Angel Baby Ornament sample 1

Angel Baby Ornament sample 1

Thursday, November 1, 2012

Life is an Awesome Adventure

"Awesome" and "adventure" have become the biggest words in my life these days. I see where the "wilderness" of being jobless has been such an opportunity, and not a wilderness at all, for one thing. I've learned so much during this time, and have never been alone, like "wilderness" would imply. At first, I would be in dire need and then some supply would come. I never knew where it was coming from on the physical plane, but it kept coming in the nick of time. Recently it's started coming just ahead of need, or as soon as I identify the need. Eventually I saw the pattern, and that's part of the adventure. It's very exciting now. I never know what's going to happen next. For a long time I never knew what each day would bring - who I'd be called upon to help in what way. That was exciting in itself. But I felt burdened by the struggle to survive. Now I've entirely changed my attitude and perspective. As a result, I dwell in a state of gratitude, awe, and adventure. I no longer fear, although I do still get frustrated. When I get frustrated, I eventually remember to stop and pray, and it helps right away. The only time I stay frustrated is when I forget to take it to God. That one is still new to me. I used to doing that with my needs, wants, and fears, but not frustrations. But frustration is a form of, so it too benefits from surrender and prayer.

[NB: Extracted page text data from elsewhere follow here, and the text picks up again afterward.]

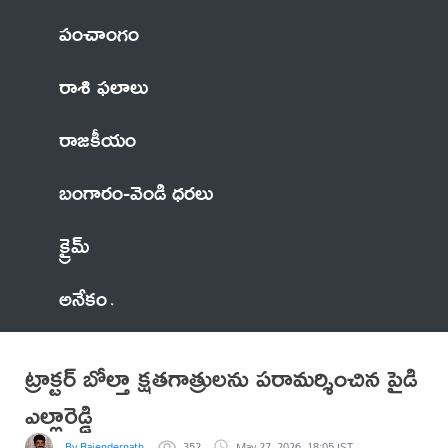
పంచాంగం
రాశి ఫలాలు
రాజకీయం
బంగారం-వెండి ధరలు
క్రైమ్
అనేకం
ట్రాక్టర్ బోల్తా క్షతగాత్రులను పరామర్శించిన పైడి
ఎల్లారెడ్డి
By Rajendernath
352
May 27, 2026, 18:05 IST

Tonight I was frustrated because I formatted a school paper as required, but the formatting disappeared. Last week I spent considerable time in the "help" section of Word 2010, trying to figure out how to achieve the desired formatting. It appeared properly in my paper and I saved it in the .docx format required for the class. Yesterday I checked my grade and teacher comments and she noted that I didn't have page numbers or proper formatting! So today I spent several fruitless hours trying to run down how to save my formatting, trying to search the "help" section. If you've ever worked with that, you know how frustrating it can be. Like last week, I finally thought to stop, take a break, and pray about it. I then went back and tried again. This time I thought to search in a different manner based on something that "clicked" in my head when I stopped struggling. And of course, I found the information I needed, as I figured I would. I'm now coming to expect this kind of results. It's not taking God for granted, it's recognizing the pattern of help. I set intent (prayer) and took action (searched again with a clearer mind). I did my part - taking it to God, which helped clear my brain if nothing else. Then I did my next part (searched again).

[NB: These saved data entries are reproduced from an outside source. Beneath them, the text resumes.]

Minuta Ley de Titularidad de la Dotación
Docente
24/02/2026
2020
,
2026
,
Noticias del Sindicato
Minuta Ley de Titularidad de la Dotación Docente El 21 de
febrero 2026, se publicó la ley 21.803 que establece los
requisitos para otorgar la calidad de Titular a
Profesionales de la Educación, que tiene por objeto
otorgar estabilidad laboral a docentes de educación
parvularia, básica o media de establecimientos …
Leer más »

I am learning and my life is evolving. I've identified the pattern of help and how to get it. The formula is prayer and gratitude, intent and action. I am beginning to see His hand in all areas of my life, to entirely trust Him with all my needs and wants. "Take it to the Lord in prayer" has taken on a whole new meaning. When I was religious in the late 1980s, I used to pray endlessly for help, and seeking answers. What I was missing was the intent and action. I didn't truly believe I'd get answers, was praying from desperation rather than faith. And I really didn't know God very well. I was rather rooted in the idea of God from the Old Testament, and all the "shoulds" being spouted by other religious folks. I even had people telling me the specific formula for how prayers should be said! Let me tell you, He doesn't require formality. In fact, He doesn't even require you to verbalize it. If your heart is turning to Him in love or need, that's all He needs to hear. I connect so much better when I simply talk with Him than in formal prayer. The formality can get in the way of relationship, which is what it's really about.

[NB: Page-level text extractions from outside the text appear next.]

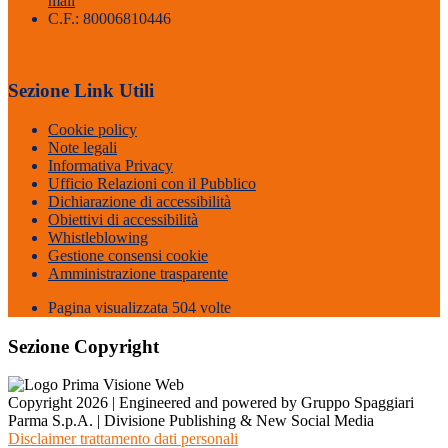
mail
C.F.: 80006810446
Sezione Link Utili
Cookie policy
Note legali
Informativa Privacy
Ufficio Relazioni con il Pubblico
Dichiarazione di accessibilità
Obiettivi di accessibilità
Whistleblowing
Gestione consensi cookie
Amministrazione trasparente
Pagina visualizzata
504
volte
Sezione Copyright
Copyright 2026 | Engineered and powered by Gruppo Spaggiari
Parma S.p.A. | Divisione Publishing & New Social Media
Disclaimer trattamento dati personali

Part of the adventure is that I never know who I'll be interacting with each day. Part is that I never know when or how my needs are going to be met. Part is seeing some of my wants met too. Part is getting answers to things I've wondered about for so long. Part is never knowing what messages I'm going to receive. All I know at the start of a day is that I will - to all of it. The great excitement is seeing what, when, who, how, and where. It's also very exciting to look back and see all the changes, and how rapidly they're coming now. I live in anticipation, but in the moment - in gratitude for the moment with excitement for my future. What it took to get to where I am is to see the pattern and adjust my attitude. Now I'm focused on the grandness of the journey. Now I understand that a big part of what we're to do on earth is to experience, and I'm so enjoying the experience. I used to think that Hell was life on earth, vs. Heaven, which happens after. Now I'm beginning to see how we can truly experience Heaven on earth.